▸ Exercise task: Find every line in the records below that contains the string "present", and copy each of those lines. Case counts.

Source records:

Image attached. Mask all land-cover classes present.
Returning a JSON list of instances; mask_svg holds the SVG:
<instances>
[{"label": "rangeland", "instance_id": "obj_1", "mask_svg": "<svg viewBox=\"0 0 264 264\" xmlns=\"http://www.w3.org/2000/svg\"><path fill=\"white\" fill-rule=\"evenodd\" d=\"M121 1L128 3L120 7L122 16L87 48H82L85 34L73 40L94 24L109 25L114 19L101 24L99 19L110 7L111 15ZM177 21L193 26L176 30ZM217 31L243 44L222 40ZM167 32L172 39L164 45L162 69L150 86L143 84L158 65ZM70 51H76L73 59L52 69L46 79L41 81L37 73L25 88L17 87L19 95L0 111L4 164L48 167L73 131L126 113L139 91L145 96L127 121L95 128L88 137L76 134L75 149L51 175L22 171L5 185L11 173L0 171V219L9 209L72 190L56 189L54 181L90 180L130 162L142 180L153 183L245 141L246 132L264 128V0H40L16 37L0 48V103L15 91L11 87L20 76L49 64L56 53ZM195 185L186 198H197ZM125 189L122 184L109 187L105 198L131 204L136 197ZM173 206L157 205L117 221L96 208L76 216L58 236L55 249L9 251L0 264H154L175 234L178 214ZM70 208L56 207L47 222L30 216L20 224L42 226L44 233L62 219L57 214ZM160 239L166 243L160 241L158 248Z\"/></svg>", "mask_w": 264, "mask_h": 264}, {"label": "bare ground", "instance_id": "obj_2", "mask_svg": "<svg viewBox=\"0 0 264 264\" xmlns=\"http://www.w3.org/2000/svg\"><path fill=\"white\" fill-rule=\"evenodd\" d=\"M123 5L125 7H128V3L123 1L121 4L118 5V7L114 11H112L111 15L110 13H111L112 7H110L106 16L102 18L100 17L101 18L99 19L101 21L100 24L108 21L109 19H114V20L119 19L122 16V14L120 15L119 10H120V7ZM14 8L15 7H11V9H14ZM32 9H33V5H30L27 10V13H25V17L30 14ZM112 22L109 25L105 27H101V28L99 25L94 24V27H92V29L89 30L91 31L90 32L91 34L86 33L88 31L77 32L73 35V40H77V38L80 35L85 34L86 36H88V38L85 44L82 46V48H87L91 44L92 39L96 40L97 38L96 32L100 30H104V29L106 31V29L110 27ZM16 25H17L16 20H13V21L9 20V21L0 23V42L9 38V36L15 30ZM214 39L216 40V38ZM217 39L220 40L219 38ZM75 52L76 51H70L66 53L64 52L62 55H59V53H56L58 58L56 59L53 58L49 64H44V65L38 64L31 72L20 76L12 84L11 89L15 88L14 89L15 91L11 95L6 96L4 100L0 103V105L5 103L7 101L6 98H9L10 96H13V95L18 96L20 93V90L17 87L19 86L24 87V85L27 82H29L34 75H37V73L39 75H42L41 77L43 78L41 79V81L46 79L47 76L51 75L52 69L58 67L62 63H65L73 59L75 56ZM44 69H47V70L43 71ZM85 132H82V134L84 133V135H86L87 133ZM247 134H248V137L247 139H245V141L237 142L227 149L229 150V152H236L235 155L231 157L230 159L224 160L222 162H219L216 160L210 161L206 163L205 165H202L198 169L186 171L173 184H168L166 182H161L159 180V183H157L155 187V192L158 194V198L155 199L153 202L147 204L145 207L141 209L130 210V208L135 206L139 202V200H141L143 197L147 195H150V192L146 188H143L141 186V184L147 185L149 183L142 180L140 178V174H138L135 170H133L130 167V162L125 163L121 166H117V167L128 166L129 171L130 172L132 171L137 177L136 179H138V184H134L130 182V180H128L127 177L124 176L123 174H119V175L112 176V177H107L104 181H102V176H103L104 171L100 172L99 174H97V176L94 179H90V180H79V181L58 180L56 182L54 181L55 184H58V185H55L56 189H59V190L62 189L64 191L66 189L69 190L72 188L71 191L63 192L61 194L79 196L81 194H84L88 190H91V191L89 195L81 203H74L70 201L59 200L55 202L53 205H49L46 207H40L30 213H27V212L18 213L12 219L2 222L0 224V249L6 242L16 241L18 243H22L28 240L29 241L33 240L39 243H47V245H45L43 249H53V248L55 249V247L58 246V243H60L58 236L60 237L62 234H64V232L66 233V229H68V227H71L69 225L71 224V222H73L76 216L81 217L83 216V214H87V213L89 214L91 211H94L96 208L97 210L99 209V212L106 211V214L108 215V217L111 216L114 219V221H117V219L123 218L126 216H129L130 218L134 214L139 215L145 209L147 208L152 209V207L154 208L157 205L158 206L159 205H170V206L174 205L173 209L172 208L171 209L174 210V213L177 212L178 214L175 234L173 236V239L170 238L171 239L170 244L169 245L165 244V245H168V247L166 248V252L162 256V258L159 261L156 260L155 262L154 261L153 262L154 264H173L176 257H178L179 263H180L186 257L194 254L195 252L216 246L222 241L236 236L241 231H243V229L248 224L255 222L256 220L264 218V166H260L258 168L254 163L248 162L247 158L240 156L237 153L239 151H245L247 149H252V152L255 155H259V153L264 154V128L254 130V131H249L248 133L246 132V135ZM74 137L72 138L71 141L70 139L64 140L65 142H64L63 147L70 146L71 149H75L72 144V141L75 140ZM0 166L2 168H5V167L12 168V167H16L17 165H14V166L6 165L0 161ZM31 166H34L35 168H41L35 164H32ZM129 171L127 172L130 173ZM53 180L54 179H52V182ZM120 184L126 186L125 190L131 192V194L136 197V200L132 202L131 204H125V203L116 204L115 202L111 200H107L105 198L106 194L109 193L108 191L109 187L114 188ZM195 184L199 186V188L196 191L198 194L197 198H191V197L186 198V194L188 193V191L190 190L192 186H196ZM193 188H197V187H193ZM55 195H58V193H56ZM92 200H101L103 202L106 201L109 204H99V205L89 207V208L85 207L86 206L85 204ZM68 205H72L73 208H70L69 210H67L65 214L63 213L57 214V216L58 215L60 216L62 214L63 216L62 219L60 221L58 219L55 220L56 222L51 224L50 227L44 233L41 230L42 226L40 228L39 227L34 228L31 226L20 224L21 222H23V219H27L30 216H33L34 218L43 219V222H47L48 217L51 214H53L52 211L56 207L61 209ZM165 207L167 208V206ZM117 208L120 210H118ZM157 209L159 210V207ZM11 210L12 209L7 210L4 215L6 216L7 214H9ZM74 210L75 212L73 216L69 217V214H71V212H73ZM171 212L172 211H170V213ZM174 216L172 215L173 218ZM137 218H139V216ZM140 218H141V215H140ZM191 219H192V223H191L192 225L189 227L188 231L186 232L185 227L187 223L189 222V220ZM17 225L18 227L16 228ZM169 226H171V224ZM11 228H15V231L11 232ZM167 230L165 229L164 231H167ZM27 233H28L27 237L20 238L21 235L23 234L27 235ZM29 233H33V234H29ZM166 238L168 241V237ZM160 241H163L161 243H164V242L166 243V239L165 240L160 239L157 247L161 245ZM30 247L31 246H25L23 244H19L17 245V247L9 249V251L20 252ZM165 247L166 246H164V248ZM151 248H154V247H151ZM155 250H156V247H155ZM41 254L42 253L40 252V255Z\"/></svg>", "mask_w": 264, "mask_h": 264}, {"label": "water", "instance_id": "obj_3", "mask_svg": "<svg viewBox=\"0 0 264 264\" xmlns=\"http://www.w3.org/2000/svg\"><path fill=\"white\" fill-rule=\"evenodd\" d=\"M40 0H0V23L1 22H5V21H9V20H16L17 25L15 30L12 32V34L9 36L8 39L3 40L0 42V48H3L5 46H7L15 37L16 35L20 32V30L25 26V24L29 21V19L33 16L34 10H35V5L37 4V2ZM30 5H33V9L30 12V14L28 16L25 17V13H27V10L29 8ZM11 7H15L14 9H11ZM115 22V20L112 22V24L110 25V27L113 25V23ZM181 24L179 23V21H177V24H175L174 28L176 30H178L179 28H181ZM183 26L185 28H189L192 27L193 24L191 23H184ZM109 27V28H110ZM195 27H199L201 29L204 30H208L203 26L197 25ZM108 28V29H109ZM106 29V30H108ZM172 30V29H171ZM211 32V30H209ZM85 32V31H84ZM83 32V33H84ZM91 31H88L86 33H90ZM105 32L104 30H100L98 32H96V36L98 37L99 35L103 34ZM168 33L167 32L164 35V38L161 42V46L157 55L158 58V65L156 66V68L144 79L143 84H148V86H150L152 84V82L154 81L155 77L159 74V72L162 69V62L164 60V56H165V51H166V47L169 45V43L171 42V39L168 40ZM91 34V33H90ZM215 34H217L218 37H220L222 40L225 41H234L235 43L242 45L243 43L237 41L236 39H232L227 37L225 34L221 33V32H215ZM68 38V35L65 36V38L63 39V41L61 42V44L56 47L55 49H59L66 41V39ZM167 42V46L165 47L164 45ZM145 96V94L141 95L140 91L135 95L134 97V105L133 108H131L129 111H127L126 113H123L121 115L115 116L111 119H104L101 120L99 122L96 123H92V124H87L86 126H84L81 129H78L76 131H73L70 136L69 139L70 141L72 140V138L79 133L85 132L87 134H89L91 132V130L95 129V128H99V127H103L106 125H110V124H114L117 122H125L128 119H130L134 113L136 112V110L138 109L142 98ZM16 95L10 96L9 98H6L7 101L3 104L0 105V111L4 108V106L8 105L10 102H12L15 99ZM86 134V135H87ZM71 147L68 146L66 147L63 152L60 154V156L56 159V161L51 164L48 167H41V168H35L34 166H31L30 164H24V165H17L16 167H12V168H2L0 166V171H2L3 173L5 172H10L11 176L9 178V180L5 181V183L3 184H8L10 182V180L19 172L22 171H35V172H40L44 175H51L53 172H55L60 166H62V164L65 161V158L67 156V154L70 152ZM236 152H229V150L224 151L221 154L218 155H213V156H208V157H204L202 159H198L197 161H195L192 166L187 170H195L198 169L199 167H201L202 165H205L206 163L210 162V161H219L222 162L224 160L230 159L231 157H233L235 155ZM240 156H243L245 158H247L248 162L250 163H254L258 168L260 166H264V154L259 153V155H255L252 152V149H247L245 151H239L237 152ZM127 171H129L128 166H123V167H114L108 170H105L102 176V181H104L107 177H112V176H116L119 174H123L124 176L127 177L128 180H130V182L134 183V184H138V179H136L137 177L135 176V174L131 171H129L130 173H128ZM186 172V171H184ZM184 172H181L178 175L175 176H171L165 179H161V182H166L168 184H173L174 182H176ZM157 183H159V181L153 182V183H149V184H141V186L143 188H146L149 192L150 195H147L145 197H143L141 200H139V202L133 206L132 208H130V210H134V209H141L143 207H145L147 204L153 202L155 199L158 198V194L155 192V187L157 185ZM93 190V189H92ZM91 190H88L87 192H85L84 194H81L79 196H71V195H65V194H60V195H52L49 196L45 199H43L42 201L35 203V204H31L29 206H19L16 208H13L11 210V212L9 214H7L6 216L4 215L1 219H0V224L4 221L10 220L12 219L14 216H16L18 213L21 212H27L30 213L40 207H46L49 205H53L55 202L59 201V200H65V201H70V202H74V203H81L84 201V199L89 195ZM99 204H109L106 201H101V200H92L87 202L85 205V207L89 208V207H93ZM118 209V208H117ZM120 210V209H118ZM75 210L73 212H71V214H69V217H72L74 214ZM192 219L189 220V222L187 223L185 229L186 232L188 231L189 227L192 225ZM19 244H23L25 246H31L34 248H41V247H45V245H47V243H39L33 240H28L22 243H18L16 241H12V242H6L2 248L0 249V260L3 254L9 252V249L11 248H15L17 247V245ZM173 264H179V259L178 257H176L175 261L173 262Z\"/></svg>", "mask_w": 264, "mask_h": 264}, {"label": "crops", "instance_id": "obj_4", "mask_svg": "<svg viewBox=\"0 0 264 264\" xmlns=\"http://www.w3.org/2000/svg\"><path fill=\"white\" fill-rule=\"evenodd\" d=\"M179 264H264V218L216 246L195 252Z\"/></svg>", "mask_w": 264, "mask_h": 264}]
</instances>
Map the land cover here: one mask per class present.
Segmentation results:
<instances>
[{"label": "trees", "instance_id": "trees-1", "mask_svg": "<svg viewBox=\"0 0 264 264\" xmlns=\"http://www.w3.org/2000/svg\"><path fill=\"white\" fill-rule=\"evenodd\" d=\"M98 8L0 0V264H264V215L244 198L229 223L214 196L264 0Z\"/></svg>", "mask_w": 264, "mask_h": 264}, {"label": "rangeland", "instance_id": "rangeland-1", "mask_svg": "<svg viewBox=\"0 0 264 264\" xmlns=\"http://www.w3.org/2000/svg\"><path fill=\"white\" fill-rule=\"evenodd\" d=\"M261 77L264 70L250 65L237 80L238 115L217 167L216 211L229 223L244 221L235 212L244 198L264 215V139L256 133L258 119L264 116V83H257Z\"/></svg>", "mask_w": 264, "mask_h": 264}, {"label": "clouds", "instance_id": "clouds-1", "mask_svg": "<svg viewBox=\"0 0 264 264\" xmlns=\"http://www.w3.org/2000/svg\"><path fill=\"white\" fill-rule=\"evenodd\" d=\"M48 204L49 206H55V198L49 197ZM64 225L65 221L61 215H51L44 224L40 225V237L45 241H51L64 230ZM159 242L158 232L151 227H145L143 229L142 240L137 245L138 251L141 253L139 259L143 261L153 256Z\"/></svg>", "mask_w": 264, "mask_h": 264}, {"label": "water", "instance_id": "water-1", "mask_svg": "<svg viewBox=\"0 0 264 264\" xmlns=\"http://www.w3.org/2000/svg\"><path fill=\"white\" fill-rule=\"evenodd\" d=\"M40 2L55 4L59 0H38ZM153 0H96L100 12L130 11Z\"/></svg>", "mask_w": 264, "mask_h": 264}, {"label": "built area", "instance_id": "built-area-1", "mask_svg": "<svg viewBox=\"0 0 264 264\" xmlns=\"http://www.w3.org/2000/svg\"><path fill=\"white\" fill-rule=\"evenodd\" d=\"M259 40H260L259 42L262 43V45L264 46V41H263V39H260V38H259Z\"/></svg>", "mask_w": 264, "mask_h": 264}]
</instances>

▸ Response to the task:
Image attached. Mask all land-cover classes present.
Map the land cover here: one mask per class present.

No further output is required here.